As medidas para conter a apreciação cambial revelam desconhecimento da forma de operação dos mercados

A recente extensão do Imposto sobre Operações Financeiras (IOF) sobre o mercado de derivativos cambiais, assim como a ampliação do poder regulador do Conselho Monetário Nacional (CMN) sobre as Bolsas nas quais esses derivativos são transacionados, tem as marcas registradas das medidas tomadas para conter a apreciação cambial nos últimos anos: revelam desconhecimento da forma de operação dos mercados financeiros e partem de um diagnóstico equivocado acerca dos motivos que levam ao fortalecimento da moeda nacional.

Por conta disso, seu efeito deverá ser, como nos casos anteriores, temporário, sem provocar grande alteração na trajetória de médio prazo da moeda.

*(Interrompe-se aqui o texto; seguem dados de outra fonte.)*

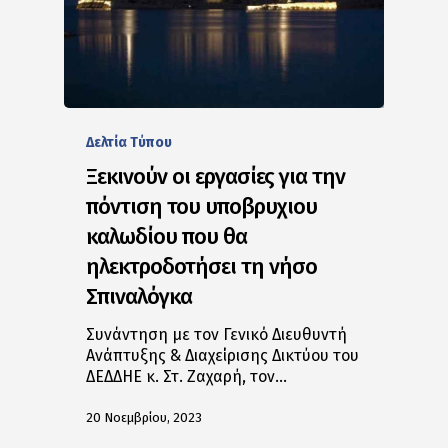
Δελτία Tύπου
Ξεκινούν οι εργασίες για την
πόντιση του υποβρυχιου
καλωδίου που θα
ηλεκτροδοτήσει τη νήσο
Σπιναλόγκα
Συνάντηση με τον Γενικό Διευθυντή
Ανάπτυξης & Διαχείρισης Δικτύου του
ΔΕΔΔΗΕ κ. Στ. Ζαχαρή, τον…
20 Νοεμβρίου, 2023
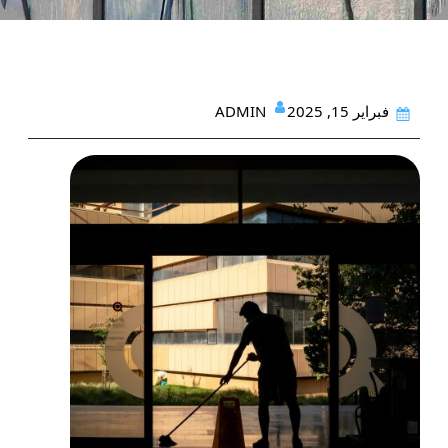
ADMIN
فبراير 15, 2025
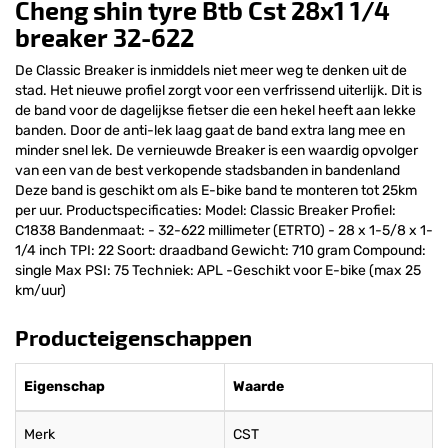
Cheng shin tyre Btb Cst 28x1 1/4
breaker 32-622
De Classic Breaker is inmiddels niet meer weg te denken uit de
stad. Het nieuwe profiel zorgt voor een verfrissend uiterlijk. Dit is
de band voor de dagelijkse fietser die een hekel heeft aan lekke
banden. Door de anti-lek laag gaat de band extra lang mee en
minder snel lek. De vernieuwde Breaker is een waardig opvolger
van een van de best verkopende stadsbanden in bandenland
Deze band is geschikt om als E-bike band te monteren tot 25km
per uur. Productspecificaties: Model: Classic Breaker Profiel:
C1838 Bandenmaat: - 32-622 millimeter (ETRTO) - 28 x 1-5/8 x 1-
1/4 inch TPI: 22 Soort: draadband Gewicht: 710 gram Compound:
single Max PSI: 75 Techniek: APL -Geschikt voor E-bike (max 25
km/uur)
Producteigenschappen
Eigenschap
Waarde
Merk
CST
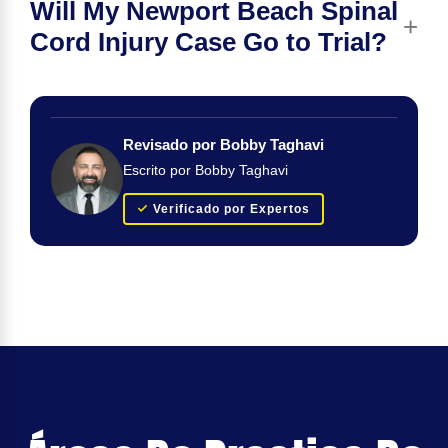
Will My Newport Beach Spinal
Cord Injury Case Go to Trial?
Revisado por Bobby Taghavi
Escrito por Bobby Taghavi
Verificado por Expertos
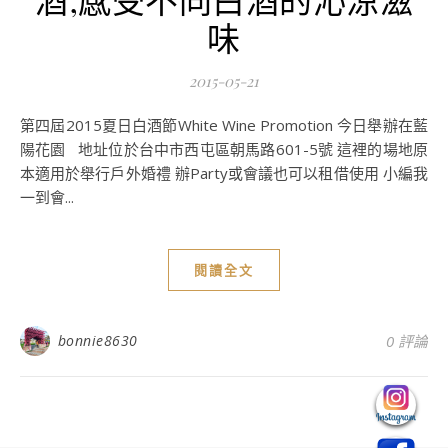
味
2015-05-21
第四屆2015夏日白酒節White Wine Promotion 今日舉辦在藍
陽花園 地址位於台中市西屯區朝馬路601-5號 這裡的場地原
本適用於舉行戶外婚禮 辦Party或會議也可以租借使用 小編我
一到會...
閱讀全文
bonnie8630
0 評論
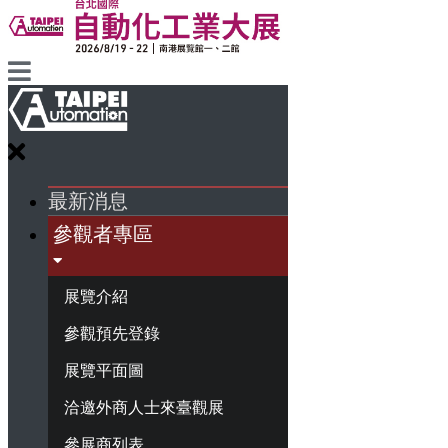
最新消息
參觀者專區
展覽介紹
參觀預先登錄
展覽平面圖
洽邀外商人士來臺觀展
參展商列表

Operacionalmente falando, as medidas conseguiram a proeza de travar o mercado cambial, repetindo o padrão observado no passado, quando, como agora, os responsáveis pela elaboração da medida claramente não pensaram em todos os desdobramentos de suas iniciativas.

Quem acompanha essa questão há algum tempo há certamente de se lembrar de que, quando da adoção inicial do IOF sobre operações de câmbio, a redação equivocada onerava também as transações no mercado interbancário, provocando sua virtual paralisia.

Dito isso, a pouca familiaridade dos gestores de política econômica com os meandros do mercado financeiro representa ainda o menor dos danos. Mais grave é o aparente diagnóstico que amparou a adoção das medidas de intervenção. Da declaração das autoridades (“vamos tirar rentabilidade da especulação”), depreende-se que estas atribuem à “especulação” no mercado futuro de câmbio a tendência de fortalecimento da moeda nacional, e que, portanto, ao atacar essa causa resolveriam o problema. Teríamos, assim, um grave caso de rabo (o mercado futuro) abanando o cachorro (o mercado à vista).

Esse raciocínio padece de dois problemas. O primeiro é que, para cada agente que toma uma posição de risco no mercado, apostando na queda, ou na alta, de um ativo qualquer (no caso, o preço do dólar no Brasil), há alguém na ponta oposta que busca precisamente se livrar do risco.

Exportadores, importadores e devedores em moeda estrangeira usam os mercados futuros para se proteger de flutuações inesperadas da moeda, transferindo esse risco para quem esteja disposto a tomá-lo, isto é, os especuladores. Está longe de ser claro que o peso dos especuladores nesse processo seja necessariamente maior do que o daqueles que buscam proteção.

Adicionalmente, o entendimento acima parece ignorar o papel das variáveis que determinam a trajetória da taxa de câmbio no país.

Em trabalho com Tatiana Pinheiro, publicado no ano passado, mostramos que o comportamento da taxa de câmbio entre o real e o dólar pode ser explicado quase que integralmente por quatro variáveis, a saber: a) preços de commodities; b) o valor do dólar face às demais moedas (excluído, é claro, o real); c) o grau de “aversão a risco”; e d) a diferença entre juros domésticos e americanos.

Tais variáveis já indicavam que a taxa de câmbio deveria se acomodar em patamar ao redor de R$ 1,50, R$ 1,55 por dólar, ou seja, o fortalecimento do real face ao dólar não resulta de “especulação”, mas de condições bastante concretas tanto da economia global (commodities, valor global do dólar, a taxa de juros nos Estados Unidos) como da economia brasileira (taxas de juros em alta por conta da inflação acima da meta).

Nessas condições, acreditar que é o mercado futuro quem determina o comportamento do mercado à vista equivale a crer que seria o preço dos carros de luxo que determinaria o preço dos carros populares (ou vice-versa), perdendo de vista eventuais fatores (renda, disponibilidade de crédito etc.) que estejam por trás do comportamento da demanda por automóveis em geral.

Com tal qualidade de diagnóstico (para não falar de execução), não há como crer na eficácia dessas medidas.